Stored items:
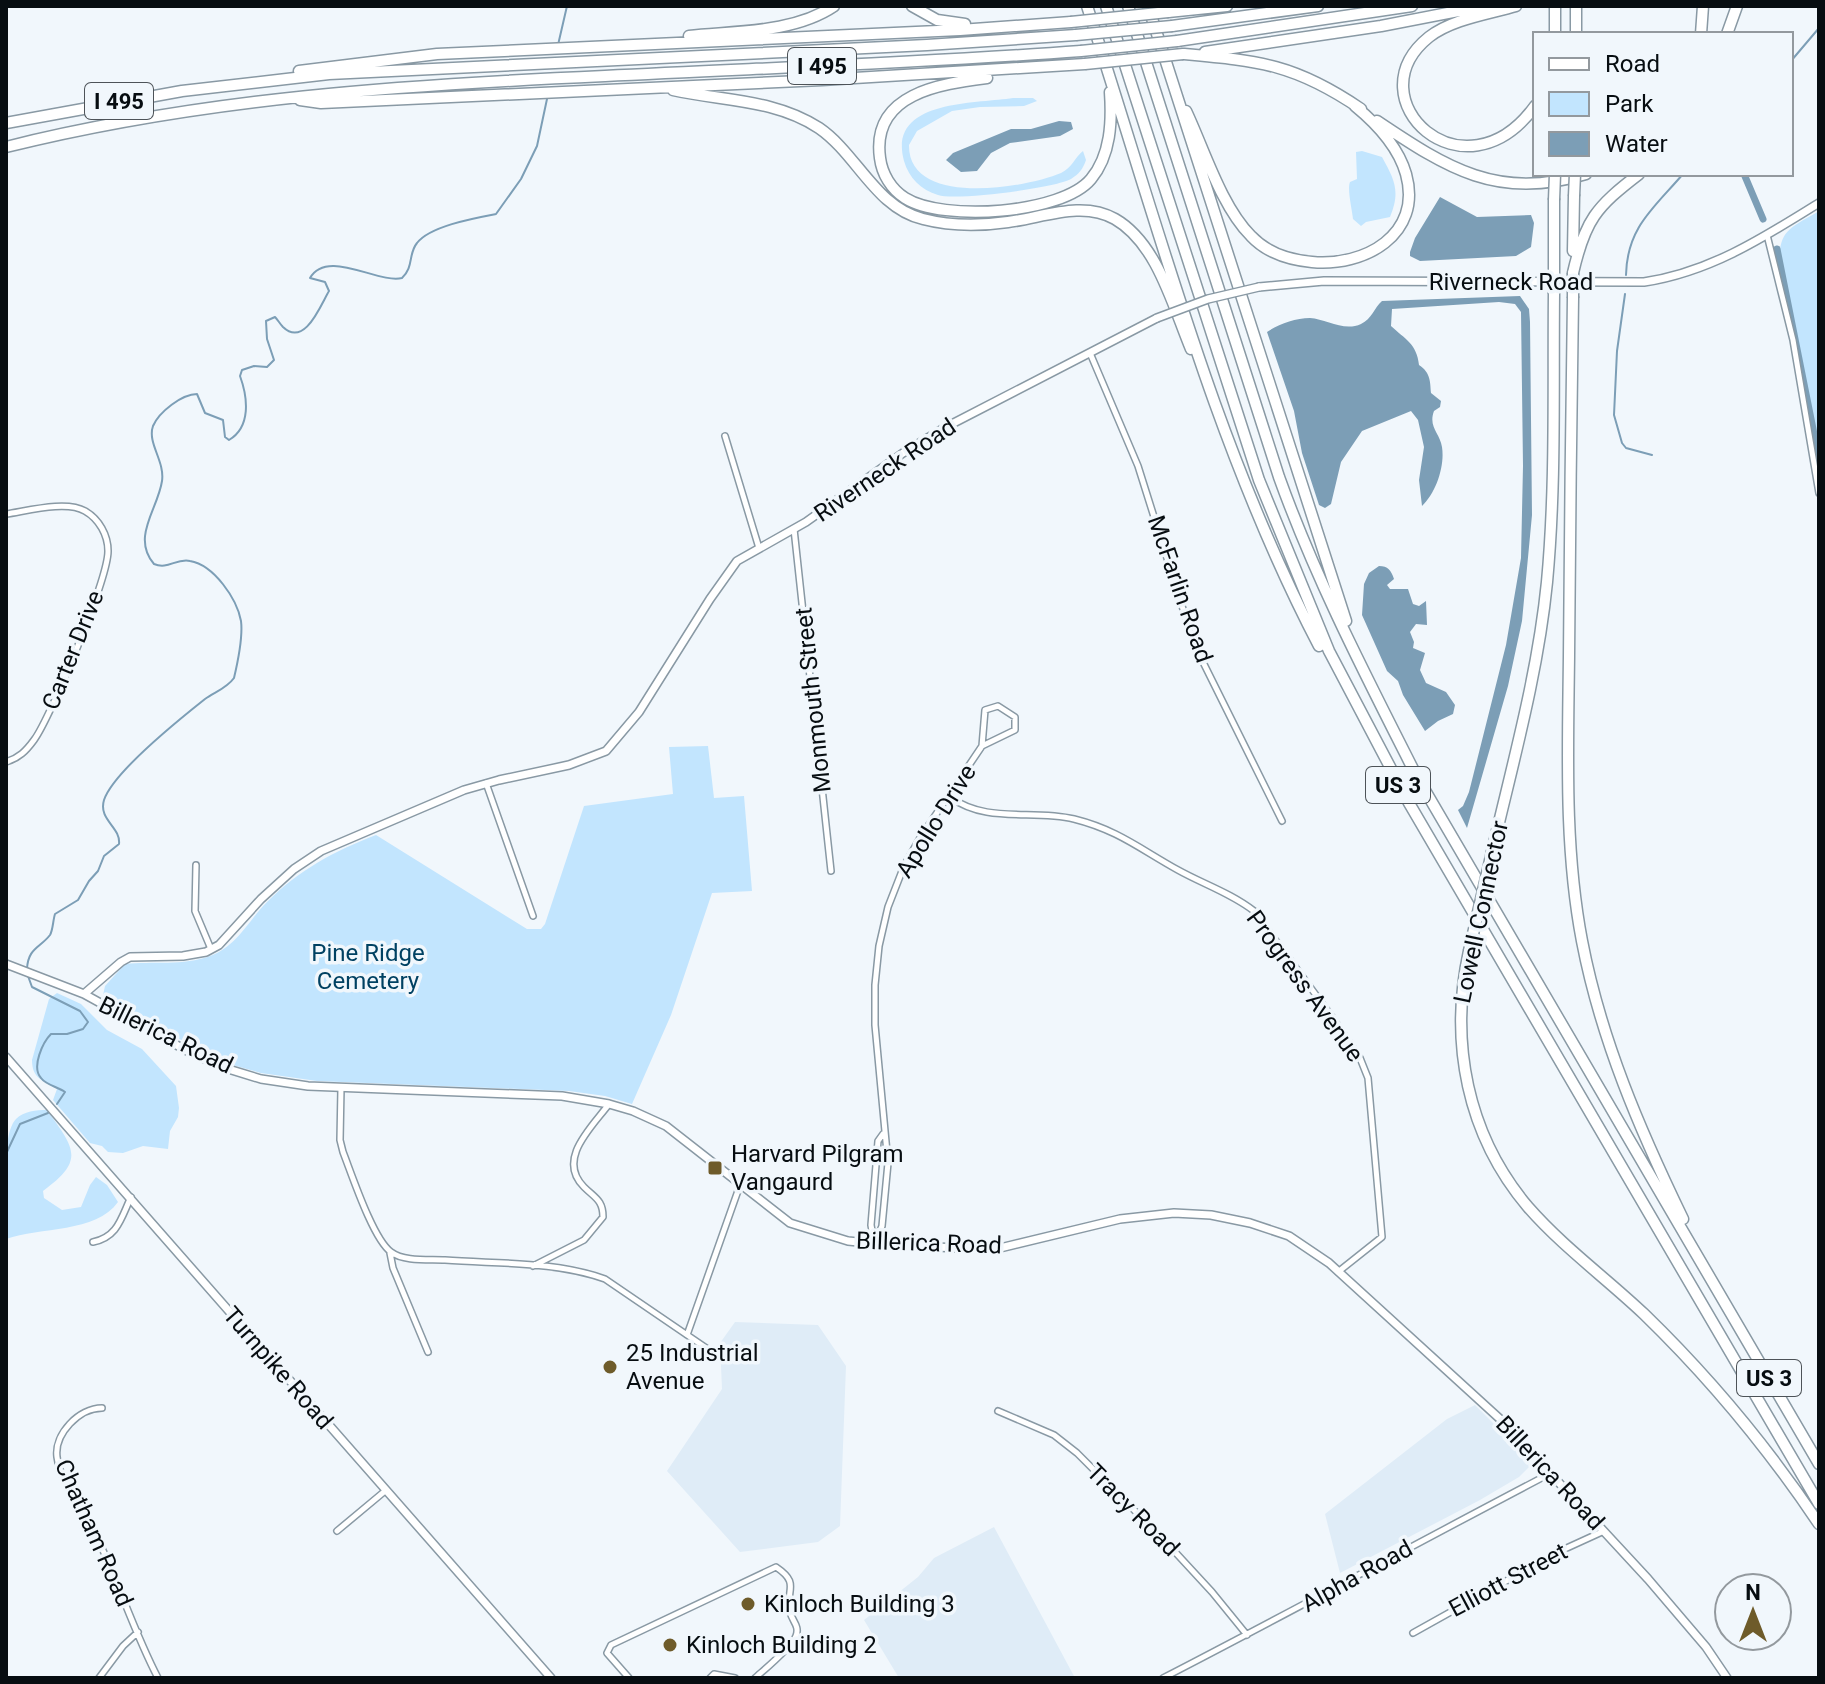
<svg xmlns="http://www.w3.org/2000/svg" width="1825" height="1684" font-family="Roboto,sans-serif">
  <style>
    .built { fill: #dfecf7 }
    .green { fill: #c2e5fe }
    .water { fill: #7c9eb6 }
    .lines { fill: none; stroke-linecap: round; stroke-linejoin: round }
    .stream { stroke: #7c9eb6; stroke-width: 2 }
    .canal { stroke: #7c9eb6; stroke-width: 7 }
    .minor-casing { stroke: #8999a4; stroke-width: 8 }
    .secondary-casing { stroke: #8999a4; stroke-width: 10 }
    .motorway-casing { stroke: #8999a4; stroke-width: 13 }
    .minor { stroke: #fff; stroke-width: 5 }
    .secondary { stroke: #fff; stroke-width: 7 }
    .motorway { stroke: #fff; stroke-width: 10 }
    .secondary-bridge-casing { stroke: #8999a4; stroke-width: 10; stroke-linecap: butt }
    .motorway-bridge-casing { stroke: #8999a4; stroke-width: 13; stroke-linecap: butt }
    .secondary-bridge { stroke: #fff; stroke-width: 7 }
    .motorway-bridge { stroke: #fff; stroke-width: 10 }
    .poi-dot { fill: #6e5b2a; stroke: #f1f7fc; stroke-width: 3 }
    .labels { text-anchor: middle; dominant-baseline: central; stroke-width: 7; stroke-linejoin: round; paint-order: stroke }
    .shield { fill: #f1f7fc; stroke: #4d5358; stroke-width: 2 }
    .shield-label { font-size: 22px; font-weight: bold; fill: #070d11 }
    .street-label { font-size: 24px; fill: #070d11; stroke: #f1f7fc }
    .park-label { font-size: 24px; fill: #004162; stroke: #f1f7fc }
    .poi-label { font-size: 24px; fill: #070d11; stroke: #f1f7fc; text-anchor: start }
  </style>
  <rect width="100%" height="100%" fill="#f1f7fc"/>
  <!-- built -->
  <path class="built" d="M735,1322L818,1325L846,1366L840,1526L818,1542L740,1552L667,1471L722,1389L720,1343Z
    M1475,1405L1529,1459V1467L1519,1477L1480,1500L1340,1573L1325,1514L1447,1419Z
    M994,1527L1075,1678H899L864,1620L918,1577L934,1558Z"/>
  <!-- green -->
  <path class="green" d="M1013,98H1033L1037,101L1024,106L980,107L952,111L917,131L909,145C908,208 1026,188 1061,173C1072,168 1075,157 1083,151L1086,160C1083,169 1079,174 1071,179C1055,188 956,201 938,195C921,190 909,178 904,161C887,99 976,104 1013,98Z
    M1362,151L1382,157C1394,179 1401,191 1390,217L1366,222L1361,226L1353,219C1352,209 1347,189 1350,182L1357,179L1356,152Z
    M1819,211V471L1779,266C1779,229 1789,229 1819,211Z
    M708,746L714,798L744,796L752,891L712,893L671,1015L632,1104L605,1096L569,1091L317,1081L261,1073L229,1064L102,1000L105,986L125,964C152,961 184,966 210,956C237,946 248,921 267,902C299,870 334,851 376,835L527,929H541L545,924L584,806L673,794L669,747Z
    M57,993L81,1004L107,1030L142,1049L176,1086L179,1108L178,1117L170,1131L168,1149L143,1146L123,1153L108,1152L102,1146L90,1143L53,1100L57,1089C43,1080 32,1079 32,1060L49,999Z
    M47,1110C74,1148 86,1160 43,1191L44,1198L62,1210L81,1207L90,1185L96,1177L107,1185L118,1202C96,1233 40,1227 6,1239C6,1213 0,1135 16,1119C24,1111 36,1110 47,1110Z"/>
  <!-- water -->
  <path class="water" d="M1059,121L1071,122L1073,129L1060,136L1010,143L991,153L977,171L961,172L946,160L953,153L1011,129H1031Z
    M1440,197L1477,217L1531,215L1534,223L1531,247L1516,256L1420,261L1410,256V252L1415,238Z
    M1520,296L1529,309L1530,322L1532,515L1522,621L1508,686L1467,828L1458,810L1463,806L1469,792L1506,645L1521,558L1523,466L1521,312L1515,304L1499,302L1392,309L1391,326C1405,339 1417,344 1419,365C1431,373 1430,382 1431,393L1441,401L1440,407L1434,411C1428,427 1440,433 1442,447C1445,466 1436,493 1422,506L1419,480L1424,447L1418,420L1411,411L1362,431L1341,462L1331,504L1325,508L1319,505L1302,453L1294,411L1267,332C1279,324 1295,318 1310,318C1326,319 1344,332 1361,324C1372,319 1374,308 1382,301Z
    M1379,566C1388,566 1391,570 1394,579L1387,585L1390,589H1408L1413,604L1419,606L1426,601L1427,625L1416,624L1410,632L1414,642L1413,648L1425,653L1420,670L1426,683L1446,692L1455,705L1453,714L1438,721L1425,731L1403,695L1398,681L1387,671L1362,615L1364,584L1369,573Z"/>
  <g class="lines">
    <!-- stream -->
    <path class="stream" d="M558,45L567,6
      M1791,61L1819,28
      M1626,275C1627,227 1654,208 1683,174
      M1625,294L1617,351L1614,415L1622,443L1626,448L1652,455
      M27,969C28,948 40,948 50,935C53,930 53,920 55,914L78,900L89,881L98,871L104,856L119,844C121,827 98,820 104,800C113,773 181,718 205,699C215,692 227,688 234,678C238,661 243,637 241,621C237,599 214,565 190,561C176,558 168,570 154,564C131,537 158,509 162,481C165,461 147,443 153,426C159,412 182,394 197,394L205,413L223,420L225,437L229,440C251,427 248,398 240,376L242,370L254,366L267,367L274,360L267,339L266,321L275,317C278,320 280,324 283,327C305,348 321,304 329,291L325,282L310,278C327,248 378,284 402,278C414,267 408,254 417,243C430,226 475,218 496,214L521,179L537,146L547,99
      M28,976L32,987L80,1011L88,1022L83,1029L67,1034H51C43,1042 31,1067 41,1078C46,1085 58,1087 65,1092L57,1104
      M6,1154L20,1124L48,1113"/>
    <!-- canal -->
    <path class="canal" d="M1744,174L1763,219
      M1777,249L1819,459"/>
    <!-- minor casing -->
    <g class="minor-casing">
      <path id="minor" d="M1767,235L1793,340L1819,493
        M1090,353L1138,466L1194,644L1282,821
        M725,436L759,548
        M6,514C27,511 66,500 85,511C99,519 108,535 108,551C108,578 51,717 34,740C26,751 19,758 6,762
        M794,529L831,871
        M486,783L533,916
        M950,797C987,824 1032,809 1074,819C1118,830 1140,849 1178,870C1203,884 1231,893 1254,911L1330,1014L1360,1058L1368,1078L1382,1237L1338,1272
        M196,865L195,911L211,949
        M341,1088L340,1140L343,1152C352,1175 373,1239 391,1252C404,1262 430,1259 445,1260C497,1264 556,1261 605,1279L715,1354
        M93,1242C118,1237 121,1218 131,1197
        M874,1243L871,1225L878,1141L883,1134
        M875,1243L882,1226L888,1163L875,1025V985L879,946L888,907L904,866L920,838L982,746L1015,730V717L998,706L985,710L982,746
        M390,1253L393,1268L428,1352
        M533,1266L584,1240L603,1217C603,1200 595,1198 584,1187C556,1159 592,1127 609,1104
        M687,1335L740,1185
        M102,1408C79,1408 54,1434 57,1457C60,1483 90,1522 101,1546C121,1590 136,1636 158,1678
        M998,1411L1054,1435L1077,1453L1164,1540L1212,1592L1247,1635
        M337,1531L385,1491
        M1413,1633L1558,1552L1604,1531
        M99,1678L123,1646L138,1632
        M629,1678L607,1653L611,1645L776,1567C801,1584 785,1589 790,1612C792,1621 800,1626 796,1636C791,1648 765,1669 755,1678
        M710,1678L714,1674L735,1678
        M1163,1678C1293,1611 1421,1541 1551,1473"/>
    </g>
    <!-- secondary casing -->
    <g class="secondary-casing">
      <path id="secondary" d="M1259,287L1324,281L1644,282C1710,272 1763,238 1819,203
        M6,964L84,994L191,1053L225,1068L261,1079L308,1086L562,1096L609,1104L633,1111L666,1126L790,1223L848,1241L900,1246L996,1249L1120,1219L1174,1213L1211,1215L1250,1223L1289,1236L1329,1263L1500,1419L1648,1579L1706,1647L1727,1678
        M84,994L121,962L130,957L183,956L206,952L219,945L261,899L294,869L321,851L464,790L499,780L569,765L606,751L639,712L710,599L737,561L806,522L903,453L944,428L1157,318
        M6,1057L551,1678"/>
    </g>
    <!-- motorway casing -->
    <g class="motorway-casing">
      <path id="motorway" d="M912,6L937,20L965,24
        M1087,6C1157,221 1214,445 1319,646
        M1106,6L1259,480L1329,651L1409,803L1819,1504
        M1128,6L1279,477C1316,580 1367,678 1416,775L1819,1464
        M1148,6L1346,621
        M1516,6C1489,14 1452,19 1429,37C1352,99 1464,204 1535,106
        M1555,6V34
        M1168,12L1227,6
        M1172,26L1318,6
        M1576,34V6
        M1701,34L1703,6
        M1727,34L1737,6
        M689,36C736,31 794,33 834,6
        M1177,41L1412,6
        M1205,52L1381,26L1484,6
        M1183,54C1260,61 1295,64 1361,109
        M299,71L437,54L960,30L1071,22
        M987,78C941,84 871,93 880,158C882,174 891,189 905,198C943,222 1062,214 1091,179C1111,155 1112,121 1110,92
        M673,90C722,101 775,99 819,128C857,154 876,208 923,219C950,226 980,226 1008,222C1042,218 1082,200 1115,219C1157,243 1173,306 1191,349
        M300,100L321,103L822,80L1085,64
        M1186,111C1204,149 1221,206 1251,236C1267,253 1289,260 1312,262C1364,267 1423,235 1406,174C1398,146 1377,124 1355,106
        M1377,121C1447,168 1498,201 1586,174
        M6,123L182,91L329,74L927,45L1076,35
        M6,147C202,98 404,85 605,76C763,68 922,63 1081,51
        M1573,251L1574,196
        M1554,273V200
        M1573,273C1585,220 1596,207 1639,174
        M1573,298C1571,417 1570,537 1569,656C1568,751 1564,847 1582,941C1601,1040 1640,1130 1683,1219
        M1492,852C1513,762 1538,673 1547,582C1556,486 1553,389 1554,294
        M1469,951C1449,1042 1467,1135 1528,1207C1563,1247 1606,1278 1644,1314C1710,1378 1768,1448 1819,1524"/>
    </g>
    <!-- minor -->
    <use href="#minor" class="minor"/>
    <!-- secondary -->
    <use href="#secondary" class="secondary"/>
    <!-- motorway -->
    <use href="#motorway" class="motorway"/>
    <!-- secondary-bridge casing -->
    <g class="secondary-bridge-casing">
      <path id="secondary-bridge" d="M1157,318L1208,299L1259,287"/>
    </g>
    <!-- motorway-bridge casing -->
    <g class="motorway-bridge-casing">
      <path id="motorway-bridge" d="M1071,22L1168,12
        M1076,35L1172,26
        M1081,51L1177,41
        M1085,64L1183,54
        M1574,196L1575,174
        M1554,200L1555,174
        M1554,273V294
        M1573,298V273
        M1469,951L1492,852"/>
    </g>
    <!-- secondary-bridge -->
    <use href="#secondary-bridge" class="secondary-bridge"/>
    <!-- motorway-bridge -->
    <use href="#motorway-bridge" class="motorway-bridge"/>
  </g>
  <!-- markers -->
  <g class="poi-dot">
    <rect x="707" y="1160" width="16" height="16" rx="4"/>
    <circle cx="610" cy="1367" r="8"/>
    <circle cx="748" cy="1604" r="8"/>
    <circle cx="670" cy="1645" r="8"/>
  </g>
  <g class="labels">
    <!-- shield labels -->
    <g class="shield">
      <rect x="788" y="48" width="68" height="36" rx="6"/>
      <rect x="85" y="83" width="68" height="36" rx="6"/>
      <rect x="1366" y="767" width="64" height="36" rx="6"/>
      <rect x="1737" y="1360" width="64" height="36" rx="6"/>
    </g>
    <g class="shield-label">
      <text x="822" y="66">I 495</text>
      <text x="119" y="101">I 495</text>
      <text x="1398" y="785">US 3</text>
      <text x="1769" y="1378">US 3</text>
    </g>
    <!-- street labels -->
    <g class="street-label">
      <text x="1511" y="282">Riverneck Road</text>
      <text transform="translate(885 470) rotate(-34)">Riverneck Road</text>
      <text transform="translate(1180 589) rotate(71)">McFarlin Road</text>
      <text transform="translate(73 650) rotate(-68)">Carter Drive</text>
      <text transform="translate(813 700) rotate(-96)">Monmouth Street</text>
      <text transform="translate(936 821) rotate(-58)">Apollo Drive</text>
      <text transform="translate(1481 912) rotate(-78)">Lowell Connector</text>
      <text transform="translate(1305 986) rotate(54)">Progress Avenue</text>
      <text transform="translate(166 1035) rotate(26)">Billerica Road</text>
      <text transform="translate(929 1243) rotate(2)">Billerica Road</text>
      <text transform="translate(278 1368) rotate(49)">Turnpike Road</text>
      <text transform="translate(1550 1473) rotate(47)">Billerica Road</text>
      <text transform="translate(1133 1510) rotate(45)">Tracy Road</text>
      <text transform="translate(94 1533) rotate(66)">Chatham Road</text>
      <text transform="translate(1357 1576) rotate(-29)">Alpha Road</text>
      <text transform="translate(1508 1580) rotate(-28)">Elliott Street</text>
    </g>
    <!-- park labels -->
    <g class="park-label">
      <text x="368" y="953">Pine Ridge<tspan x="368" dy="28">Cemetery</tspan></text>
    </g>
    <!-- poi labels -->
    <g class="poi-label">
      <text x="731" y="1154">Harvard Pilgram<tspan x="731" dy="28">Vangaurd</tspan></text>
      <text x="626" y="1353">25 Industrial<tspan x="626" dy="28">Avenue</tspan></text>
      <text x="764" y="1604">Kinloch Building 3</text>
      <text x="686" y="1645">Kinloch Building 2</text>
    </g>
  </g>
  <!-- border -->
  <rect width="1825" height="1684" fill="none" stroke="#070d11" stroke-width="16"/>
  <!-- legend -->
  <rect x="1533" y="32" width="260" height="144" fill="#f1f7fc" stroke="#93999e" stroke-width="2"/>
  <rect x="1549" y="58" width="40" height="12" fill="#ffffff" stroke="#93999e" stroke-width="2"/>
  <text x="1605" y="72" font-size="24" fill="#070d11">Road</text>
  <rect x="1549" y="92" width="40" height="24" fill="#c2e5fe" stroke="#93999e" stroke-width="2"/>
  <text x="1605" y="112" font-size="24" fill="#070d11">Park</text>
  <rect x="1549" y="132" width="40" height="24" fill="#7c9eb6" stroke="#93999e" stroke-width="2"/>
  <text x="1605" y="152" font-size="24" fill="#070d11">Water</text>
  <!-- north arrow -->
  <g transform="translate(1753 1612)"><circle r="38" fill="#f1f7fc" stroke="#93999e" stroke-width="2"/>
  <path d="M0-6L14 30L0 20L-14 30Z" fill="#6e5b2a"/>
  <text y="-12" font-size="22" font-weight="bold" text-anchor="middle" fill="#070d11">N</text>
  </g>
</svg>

- [DIRECTIONS]
Set down, unchanged, only those lines above that fall between the line with "1401,191 1390,217L1366,222L1361,226L1353,219C1352,209 1347,189" and the line with "M1819,211V471L1779,266C1779,229 1789,229 1819,211Z", the two end lines included.

- [EXERCISE RESPONSE]
    M1362,151L1382,157C1394,179 1401,191 1390,217L1366,222L1361,226L1353,219C1352,209 1347,189 1350,182L1357,179L1356,152Z
    M1819,211V471L1779,266C1779,229 1789,229 1819,211Z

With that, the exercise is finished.